# PAGE TEXT
■ ■ ■ ■ ■
Favorite Spot: Tug Jupiter
Neighborhood: The Waterfront at Penns Landing
Address: Market Street at Delaware Avenue (NOT Columbus Blvd…I won’t give that up!)
I am: A piano rebuilder, technician and teacher. I have a shop in Delaware County. I taught Advanced Coastal Navigation among other courses for the US. Coast Guard Auxiliary and hold a 100 Ton Masters License. I was born in South Philadelphia (sout filly) on Mole & Dickenson just across the street from the famous Strolli’s bar in the building that housed the family pastry shop, and have a house on the 3100 block of S. Juniper.
Current Home: South Philly
My Love Note:
Dear Tug Jupiter:
I know, I know…they either don’t know about you, or worse, have forgotten you. How can that be at 101 feet long, 22 feet wide, and a mere 147 gross tons? How did they miss you?
Do you remember the first time Gretchen and I met you? It was a hot day in August in 2000. We were introduced to you by one of her crew. We climbed aboard to meet Captain McKinney who backed you out and handed your wheel over to me; “She’s all yours,” he said, not knowing just how close you and I would become.
■ ■ ■ ■ ■
# WRITTEN TASK 1
In the love note to the tug, write out the portion between "Favorite Spot: Tug" and "they miss you?", inclusive, substituting "Tugboat Jupiter" for every occurrence of "Tug Jupiter".
# WRITTEN TASK 2
List every measurement of the tug's size given in the love note.
# WRITTEN TASK 3
Carry on writing the love note to the tug from the point where it ends.
The records that follow come from a separate source unrelated to the love note.

# DATA SUPPLIED
■ ■ ■ ■ ■
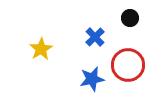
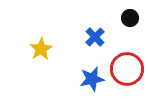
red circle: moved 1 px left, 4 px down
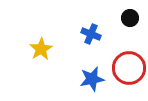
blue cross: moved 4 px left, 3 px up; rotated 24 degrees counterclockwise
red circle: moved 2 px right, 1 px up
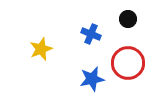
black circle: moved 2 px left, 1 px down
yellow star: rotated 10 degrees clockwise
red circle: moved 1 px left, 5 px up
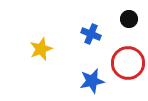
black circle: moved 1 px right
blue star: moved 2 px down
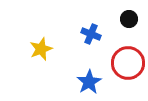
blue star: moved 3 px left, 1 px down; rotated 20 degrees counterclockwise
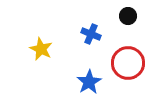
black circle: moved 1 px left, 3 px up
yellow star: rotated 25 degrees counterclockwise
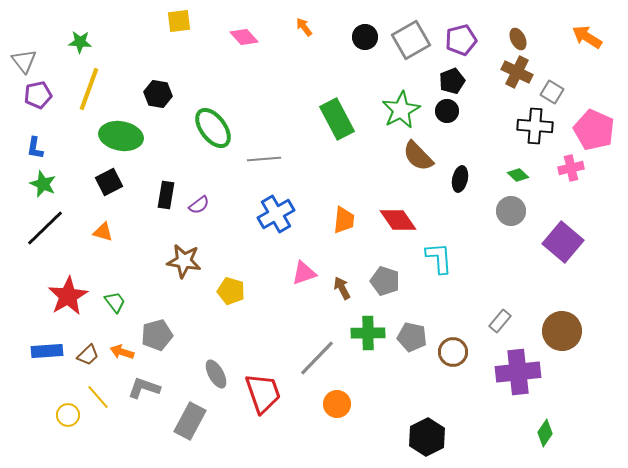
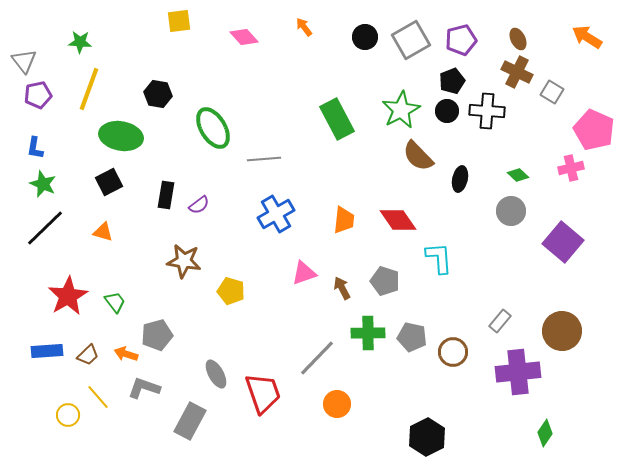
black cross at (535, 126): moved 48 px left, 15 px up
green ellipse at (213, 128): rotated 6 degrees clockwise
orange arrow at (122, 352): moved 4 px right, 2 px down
■ ■ ■ ■ ■
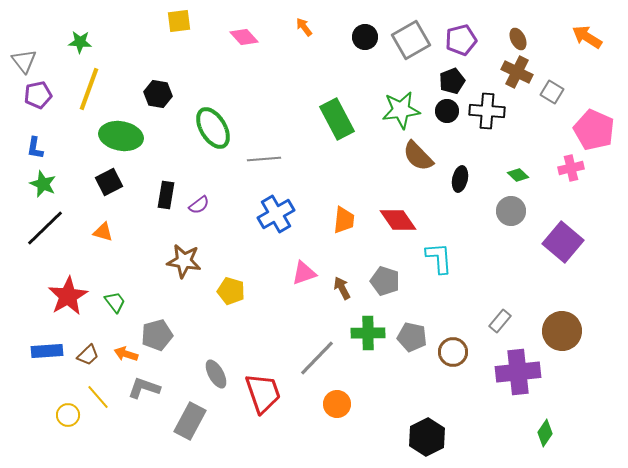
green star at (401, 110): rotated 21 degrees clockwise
■ ■ ■ ■ ■
# TASK RESULT 1
Favorite Spot: Tugboat Jupiter
Neighborhood: The Waterfront at Penns Landing
Address: Market Street at Delaware Avenue (NOT Columbus Blvd…I won’t give that up!)
I am: A piano rebuilder, technician and teacher. I have a shop in Delaware County. I taught Advanced Coastal Navigation among other courses for the US. Coast Guard Auxiliary and hold a 100 Ton Masters License. I was born in South Philadelphia (sout filly) on Mole & Dickenson just across the street from the famous Strolli’s bar in the building that housed the family pastry shop, and have a house on the 3100 block of S. Juniper.
Current Home: South Philly
My Love Note:
Dear Tugboat Jupiter:
I know, I know…they either don’t know about you, or worse, have forgotten you. How can that be at 101 feet long, 22 feet wide, and a mere 147 gross tons? How did they miss you?

# TASK RESULT 2
101 feet long, 22 feet wide, 147 gross tons

# TASK RESULT 3
While I was behind the wheel, out “tooling” around on the Delaware, my partner Gretchen, a chef, was below falling in love with you on quite another level. As she walked your decks, and inspected your galley, she dreamed of becoming your Steward…little did any of us know!
Meanwhile, back to the wheel house some thirty feet above the water line, I was in tug boat heaven. By the time we pulled back in and had her tied up, Gretchen and I had already, separately, made up our minds. We looked at each other and said, “Are you kidding me?!” And that was that.
Subsequently, I became your crew coordinator and crew trainer (Daddy) and Gretchen your ship’s Steward and Mission Coordinator (Mommy).
The city just doesn’t get you or what you do, or what you’re about, but you, Gretchen, the crew and I are about to change that, aren’t we old girl.
I say “old” affectionately. One of those things people don’t know about is your age. You probably don’t remember, but you were born just north of the Benjamin Franklin Bridge at a boat manufacturing company called Neafie & Levy. They made all sorts of boats over the years, but in 1902, they made you, named you after the then Standard Oil Company for which you were built, “Sacony 14,” hull number 961.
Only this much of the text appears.